In Louisiana in 2006, a year after Katrina, the state reported a 38 percent increase in the number of workers’ comp claims processed.
But the most recent workers’ comp figures in the state so far do not show a spike in claims as a result of the August 2016 floods that decimated approximately more than 150,000 homes and businesses in the Baton Rouge area.
The state’s year-end 2016 figures actually showed a dip in claims, as well as workers’ comp insurance rates, which have dropped consistently from 2013 to 2016.
At Baton Rouge-based LUBA workers’ comp, a casualty insurance company, the company saw firsthand how post-disaster cleanup could affect workers’ comp since its own offices were under water.
But rather than seeing a jump, the company saw a slight decrease in claims in the year following the floods. Mike DePaul, LUBA’s chief operating officer, said that, in his company’s experience, people were so “focused and mission-driven” during cleanup efforts that the type of careless accidents that can happen to distracted workers just didn’t occur.
Another theory is with so much clean-up work available and people working together to rebuild, there’s less likelihood of employees filing fraudulent claims.
In 2012, Hurricane Sandy’s hit on New Jersey caused an estimated $30 billion in damage.

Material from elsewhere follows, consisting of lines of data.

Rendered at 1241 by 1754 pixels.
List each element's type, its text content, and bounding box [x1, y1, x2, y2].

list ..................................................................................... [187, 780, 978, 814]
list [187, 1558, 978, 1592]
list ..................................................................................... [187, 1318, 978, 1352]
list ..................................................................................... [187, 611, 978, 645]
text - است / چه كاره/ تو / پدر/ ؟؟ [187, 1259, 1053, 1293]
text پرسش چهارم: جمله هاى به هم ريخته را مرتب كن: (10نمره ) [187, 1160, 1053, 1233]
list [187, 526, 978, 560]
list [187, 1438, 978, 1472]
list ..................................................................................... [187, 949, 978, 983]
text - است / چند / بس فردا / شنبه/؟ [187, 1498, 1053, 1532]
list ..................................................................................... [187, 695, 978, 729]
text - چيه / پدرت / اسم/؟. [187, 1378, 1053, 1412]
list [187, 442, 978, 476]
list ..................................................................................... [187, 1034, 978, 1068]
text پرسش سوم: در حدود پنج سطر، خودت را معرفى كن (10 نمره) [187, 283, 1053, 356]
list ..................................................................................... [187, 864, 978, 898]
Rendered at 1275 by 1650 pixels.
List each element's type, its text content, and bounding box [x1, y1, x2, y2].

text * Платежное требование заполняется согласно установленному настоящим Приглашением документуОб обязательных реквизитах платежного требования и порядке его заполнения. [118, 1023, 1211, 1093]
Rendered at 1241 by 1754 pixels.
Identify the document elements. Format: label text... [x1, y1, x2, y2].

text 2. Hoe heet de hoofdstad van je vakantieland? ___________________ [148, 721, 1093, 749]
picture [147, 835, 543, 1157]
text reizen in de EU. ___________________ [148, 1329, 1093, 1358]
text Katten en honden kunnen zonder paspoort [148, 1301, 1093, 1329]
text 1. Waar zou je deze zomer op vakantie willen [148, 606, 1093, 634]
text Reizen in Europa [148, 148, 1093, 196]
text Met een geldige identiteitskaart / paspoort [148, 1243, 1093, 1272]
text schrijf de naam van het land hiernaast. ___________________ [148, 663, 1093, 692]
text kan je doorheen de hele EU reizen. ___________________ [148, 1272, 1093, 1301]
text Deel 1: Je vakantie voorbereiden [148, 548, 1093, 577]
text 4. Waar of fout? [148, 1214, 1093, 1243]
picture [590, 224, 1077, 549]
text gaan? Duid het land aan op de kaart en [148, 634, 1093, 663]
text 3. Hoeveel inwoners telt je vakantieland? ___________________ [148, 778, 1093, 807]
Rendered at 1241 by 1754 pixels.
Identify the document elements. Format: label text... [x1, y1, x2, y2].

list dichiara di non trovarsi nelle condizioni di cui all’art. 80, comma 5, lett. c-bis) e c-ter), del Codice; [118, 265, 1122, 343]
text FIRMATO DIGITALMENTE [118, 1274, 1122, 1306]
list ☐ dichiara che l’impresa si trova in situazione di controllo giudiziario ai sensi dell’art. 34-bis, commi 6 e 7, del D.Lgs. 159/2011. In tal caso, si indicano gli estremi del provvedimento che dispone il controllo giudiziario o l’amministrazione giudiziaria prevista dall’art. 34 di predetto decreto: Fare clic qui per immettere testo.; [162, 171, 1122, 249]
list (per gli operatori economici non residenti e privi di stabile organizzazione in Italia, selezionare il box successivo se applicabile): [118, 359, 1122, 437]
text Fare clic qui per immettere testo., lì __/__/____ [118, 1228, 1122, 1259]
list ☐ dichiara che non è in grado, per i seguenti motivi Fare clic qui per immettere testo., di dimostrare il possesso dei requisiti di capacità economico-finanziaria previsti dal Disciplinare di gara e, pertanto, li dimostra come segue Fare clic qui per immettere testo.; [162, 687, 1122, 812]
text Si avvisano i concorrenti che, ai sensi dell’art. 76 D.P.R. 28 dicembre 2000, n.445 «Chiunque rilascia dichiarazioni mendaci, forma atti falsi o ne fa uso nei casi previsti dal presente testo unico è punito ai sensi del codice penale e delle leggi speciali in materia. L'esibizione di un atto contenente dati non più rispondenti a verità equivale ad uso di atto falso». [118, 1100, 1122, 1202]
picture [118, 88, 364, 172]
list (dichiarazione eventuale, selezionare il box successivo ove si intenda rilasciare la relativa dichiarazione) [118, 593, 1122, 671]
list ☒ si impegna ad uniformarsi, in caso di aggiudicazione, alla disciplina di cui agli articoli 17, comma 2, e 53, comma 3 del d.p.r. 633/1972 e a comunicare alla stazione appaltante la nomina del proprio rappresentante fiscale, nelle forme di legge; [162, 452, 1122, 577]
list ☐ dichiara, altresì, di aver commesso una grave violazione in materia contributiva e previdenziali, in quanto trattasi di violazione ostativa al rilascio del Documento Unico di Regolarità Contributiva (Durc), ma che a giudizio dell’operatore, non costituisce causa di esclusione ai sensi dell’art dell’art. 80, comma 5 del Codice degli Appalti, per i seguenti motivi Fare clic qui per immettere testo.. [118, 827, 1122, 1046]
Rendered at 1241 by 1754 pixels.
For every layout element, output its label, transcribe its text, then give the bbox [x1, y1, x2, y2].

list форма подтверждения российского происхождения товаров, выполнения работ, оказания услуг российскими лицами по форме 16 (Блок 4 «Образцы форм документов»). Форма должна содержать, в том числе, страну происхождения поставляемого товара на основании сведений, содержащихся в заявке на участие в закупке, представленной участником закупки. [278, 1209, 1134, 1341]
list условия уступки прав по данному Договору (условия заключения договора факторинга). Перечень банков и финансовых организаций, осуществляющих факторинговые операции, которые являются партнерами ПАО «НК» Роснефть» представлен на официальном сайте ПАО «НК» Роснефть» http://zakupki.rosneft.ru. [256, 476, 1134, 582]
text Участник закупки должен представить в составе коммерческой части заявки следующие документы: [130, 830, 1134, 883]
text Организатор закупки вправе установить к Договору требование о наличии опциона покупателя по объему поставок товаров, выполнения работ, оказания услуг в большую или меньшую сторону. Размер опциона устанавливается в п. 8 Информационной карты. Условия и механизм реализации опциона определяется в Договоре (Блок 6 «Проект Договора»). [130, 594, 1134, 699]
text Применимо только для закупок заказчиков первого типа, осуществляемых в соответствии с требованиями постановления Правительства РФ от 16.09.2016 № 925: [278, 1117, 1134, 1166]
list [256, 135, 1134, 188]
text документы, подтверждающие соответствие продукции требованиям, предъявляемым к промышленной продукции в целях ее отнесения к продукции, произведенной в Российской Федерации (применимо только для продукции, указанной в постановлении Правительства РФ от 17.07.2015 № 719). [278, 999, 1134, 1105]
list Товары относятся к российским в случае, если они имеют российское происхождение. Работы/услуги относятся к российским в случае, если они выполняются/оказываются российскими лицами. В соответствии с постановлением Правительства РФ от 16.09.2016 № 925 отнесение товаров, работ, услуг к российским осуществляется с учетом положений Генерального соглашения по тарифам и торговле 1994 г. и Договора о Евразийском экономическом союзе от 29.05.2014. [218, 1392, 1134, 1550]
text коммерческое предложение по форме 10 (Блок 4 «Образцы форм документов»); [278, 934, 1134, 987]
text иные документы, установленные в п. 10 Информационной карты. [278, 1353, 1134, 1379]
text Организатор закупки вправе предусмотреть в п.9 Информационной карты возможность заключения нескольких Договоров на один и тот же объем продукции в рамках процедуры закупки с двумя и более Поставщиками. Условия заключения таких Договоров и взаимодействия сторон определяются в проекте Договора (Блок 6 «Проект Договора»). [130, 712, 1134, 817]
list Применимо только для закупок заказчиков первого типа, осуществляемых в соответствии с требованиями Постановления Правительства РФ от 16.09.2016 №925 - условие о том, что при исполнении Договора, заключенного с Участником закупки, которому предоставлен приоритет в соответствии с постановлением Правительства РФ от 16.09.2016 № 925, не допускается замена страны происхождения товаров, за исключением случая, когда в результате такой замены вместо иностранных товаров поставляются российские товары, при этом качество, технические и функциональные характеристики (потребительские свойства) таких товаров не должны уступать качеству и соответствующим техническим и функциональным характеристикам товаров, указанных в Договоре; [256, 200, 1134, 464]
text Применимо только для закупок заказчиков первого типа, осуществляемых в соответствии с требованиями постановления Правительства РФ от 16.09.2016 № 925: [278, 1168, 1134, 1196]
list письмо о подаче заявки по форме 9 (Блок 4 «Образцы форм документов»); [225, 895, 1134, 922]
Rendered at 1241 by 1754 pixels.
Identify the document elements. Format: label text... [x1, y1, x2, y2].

However, according to Karla Bardinas, a spokesperson for the New Jersey Department of Labor and Workforce Development, total workers’ comp filings after Sandy — in 2012, 2013 and 2014 — actually declined compared to 2011.
The Cambridge, Mass.-based Workers’ Compensation Research Institute found in its post-Katrina research that immediately after the hurricane, there was a dip in medical costs per claim in the New Orleans area, most likely due to a disruption in medical care. The state also saw a decline in the duration of temporary disability after the disasters mainly concentrated in hurricane-affected areas.
Regardless of whether Texas and Florida see rates jump like Katrina or remain flat and drop like they did in post-Sandy New Jersey, Vance said employers and insurers alike should not be complacent, and precautions should be taken to protect workers returning to workplaces that may be in less-than-optimal condition.